Sementara itu, penurunan produksi masih rendah dengan tingkat penurunan konsisten dengan data pada Mei.
Perusahaan manufaktur di seluruh Asean menyesuaikan pembelian input dan tenaga kerja sejalan dengan penurunan permintaan. Pihaknya juga mencatat kontraksi tajam dengan jumlah penggajian berkurang.
Kinerja sektor manufaktur Asean terkini diperparah oleh tekanan inflasi yang masih lemah secara historis. Tingkat inflasi harga input terus mereda sejak Mei, menunjukkan kenaikan tingkat sedang pada beban biaya yaitu yang paling lambat hanya dalam 5 tahun.
Meski laju inflasi biaya mengalami percepatan pada bulan ini, produsen menaikkan harga pada kisaran rendah. Sementara itu, produsen barang optimistis tentang peningkatan output pada tahun mendatang, tingkat optimisme secara keseluruhan turun dan secara historis rendah.
Tingkat optimisme saat ini adalah yang terendah kedua sejak Juli 2020, menunjukkan kinerja sektor manufaktur mendatang yang masih rendah.

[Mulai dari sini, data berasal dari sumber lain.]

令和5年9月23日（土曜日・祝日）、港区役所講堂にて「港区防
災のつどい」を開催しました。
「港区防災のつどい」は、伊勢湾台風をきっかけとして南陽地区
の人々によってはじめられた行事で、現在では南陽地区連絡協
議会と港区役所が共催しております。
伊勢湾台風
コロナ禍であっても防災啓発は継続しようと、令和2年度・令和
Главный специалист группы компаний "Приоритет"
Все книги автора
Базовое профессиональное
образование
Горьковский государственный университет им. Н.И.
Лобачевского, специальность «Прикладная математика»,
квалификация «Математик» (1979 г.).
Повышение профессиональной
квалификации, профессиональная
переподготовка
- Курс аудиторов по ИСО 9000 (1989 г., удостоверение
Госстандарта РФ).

Adapun, PMI manufaktur Indonesia tercatat kembali mengalami kontraksi ke level 46,9 pada Juni 2025. PMI manufaktur Malaysia juga tercatat kontraksi di angka 49,3 pada Juni, meskipun naik dari sebelumnya 48,8 pada Mei. Tak hanya itu, kondisi serupa juga terjadi pada Vietnam yang kontraksi ke level 48,9.
Sementara itu, PMI manufaktur Thailand masih ekspansi di angka 51,7 pada Juni atau naik dari sebelumnya 51,2.
Filipina juga tercatat masih ekspansi di level 50,7 atau naik tipis dari 50,1 pada Mei lalu. Di sisi lain, Myanmar mencatat produktivitas manufaktur yang pulih dengan angka indeks 49 pada Juni 2025 atau naik dari 47,6 bulan sebelumnya.